The preceding blogs about genealogy on this site got me thinking how little I know about my own family's roots. But several years ago, my huband did a search of his family to try to find an ancestor who'd fought during the American Civil War on the Union side and came up with very interesting information.
It all started about 12 years ago when my family visited Gettysburg, where we met a few Civil War reenactors. My husband was fascinated and set about finding a reenacting group he could join. He toyed with joining his co-worker's Confederate group based in New Jersey, but didn't want to go that far for meetings. He continued his search and found a local Union group, the 28th Pennsylvania Volunteer Regiment.
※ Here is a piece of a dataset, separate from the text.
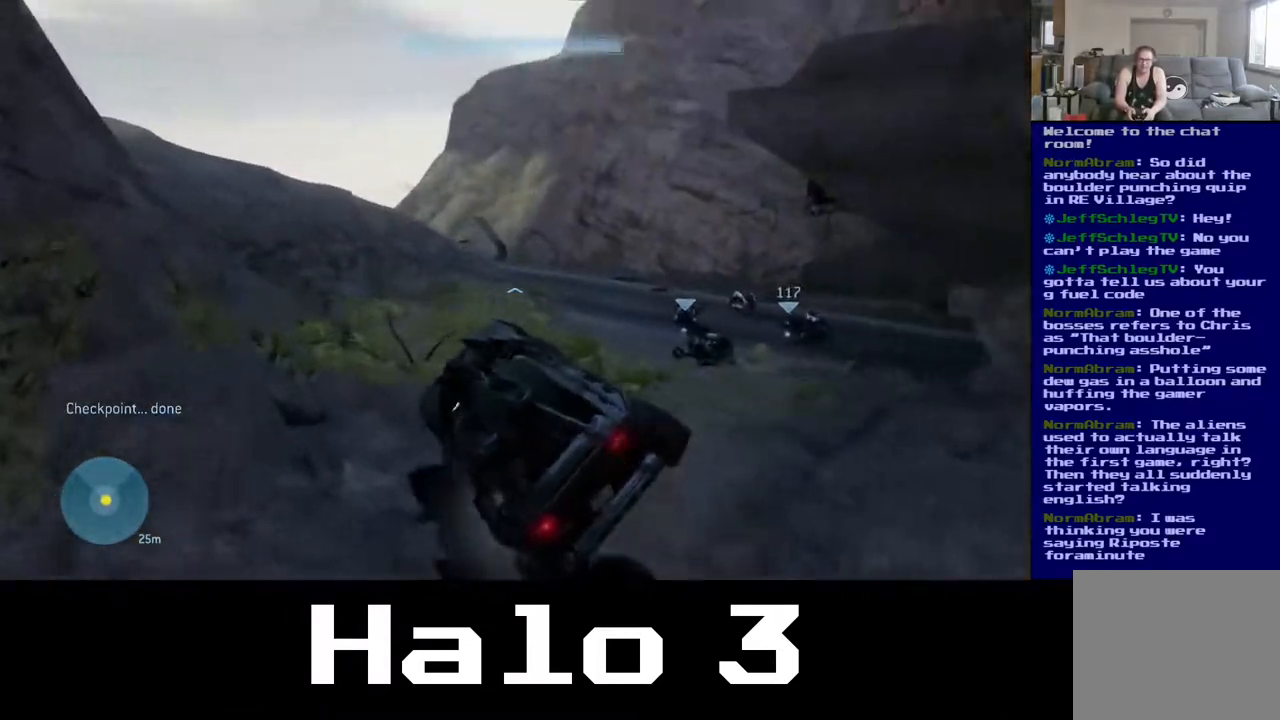
{"buttons": [], "left_stick": "up-right", "right_stick": "center", "events": [[17, "right_stick", "down-right"], [400, "right_stick", "center"]]}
One of the requirements for male members of the group was to join the Sons of Union Veterans. Although members didn't have to have an ancestor who actually fought for the Union, it certainly was a perk. I think he got a special ribbon to wear.
My husband started research and found two uncles who'd fought for the Confederacy.
Wrong side. No perks there.
Besides, these Confederate soldiers weren't direct ancestors anyway. Continuing his research, he found Samuel Joseph Macateee, who not only fought for the Union, but was a direct ancestor. Ironically, Samuel was the younger brother of the two uncles who'd fought for the Confederacy.
He was sixteen when the Civil War broke out and living in Maryland with his family. After his older brothers joined the Confederate Army, his parents sent him north to York, Pennsylvania to live with an aunt, to keep him out of the war. Toward the end of the war, he joined the Union Army as part of Hampton's Battery.
So, while the American Civil War was said to have been a war of brother against brother, in my huband's family, it turned out to be the literal truth.